Some of those in detention, teenagers for the most part, are also parents. They are the reason some D.C. homes are fatherless — with all that entails for children left behind.

Christmas at the facility could be just another day behind the wall. This year’s holiday observance, however, does bring a difference.

DYRS announced this week that youth “who are fathers will be able to invite their child and three of the visitors from their visitation list to a dinner.”

Santa Claus, too, will be visiting. On Saturday, the announcement said, Santa will bring gifts provided by volunteer organizations and the Maya Angelou Academy, operated by the See Forever Foundation, that the fathers will be able to give to their children.

The young fathers will also participate in a workshop, according to DYRS, “where fathers who are incarcerated will lecture on their perspectives of being an incarcerated child as well as on the incarcerated parent.”

So how many young fathers are in DYRS custody? It’s not clear.

Department spokesman M. Brandon Frazier told me via e-mail: “We actually don’t have a hard number on the number of DYRS committed youth who are parents, although 8 youths have RSVP’d for our holiday father’s event this Saturday and 10 of the 60 youth within the New Beginnings Youth Development Center have self-reported as being fathers.”

An accurate census is difficult to obtain.

Whether an offender is a parent is a “self-reported disclosure,” Frazier told me, so only youths and their case workers are likely to know, and the case workers know only when it is germane to the conditions of the offender’s court-ordered commitment to DYRS. “Verifying such a number would be difficult since it would include multiple agencies submitting information that would increasingly overlap/duplicate,” Frazier added.

And “many times our youth will refrain from disclosing that they have children” for fear of creating “custodial issues” because of their involvement in the juvenile justice system, he said.

Establishing a two-way communication system in which young offenders regard DYRS as a “resource — not a restriction” to helping them, is a department goal, Frazier said.

We can’t leave it at that.

The problem of fatherlessness is too pervasive to be left at one agency’s doorstep.

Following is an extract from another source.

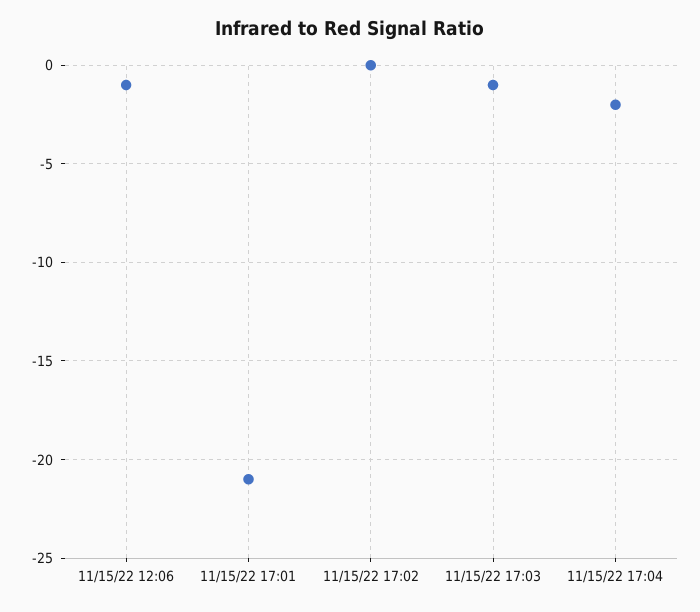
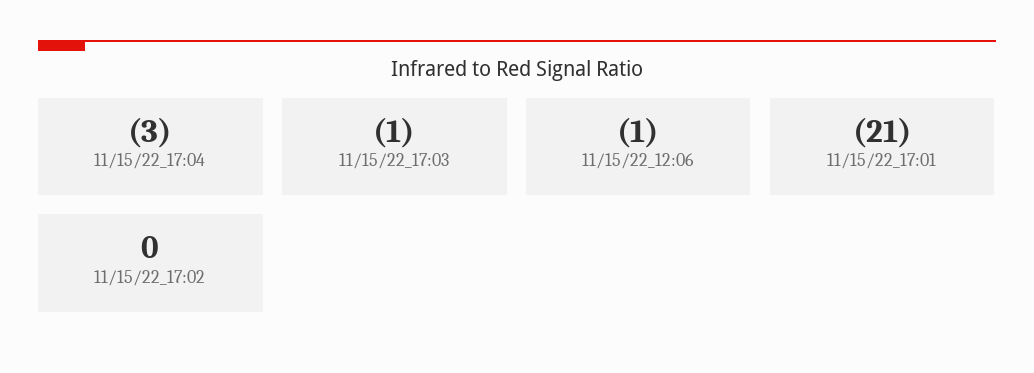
11/15/22 17:04: -2 -> -3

President Obama said it best in a 2008 Father’s Day speech at Apostolic Church of God in Chicago: “If we are honest with ourselves, we’ll admit that too many fathers are also missing . . . from too many lives and too many homes. They have abandoned their responsibilities, acting like boys instead of men. And the foundations of our families are weaker because of it.”

He might have added that agencies such as DYRS can’t take up the slack.

“You and I know,” Obama said, “how true this is in the African American community. We know that more than half of all black children live in single-parent households, a number that has doubled since we were children.”

What he said in Chicago can be applied to our nation’s capital.

“Children who grow up without a father are five times more likely to live in poverty and commit crime; nine times more likely to drop out of schools and 20 times more likely to end up in prison.”

Noting that these children are more likely to have behavioral problems or run away from home or become teenage parents themselves, Obama told the congregation that young men need to be taught that fathering a child doesn’t make them men — that “it’s the courage to raise one” that represents arrival at manhood.

Obama, who was raised by a single parent, said he couldn’t legislate fatherhood or force anybody to love a child. But he left the church with the same message that DYRS is trying to convey this holiday season: “There is no excuse for fathers failing to meet their obligations.”

Filling the hole in a child’s life with love, commitment and unswerving support — that, dear reader, is a chief meaning of the season.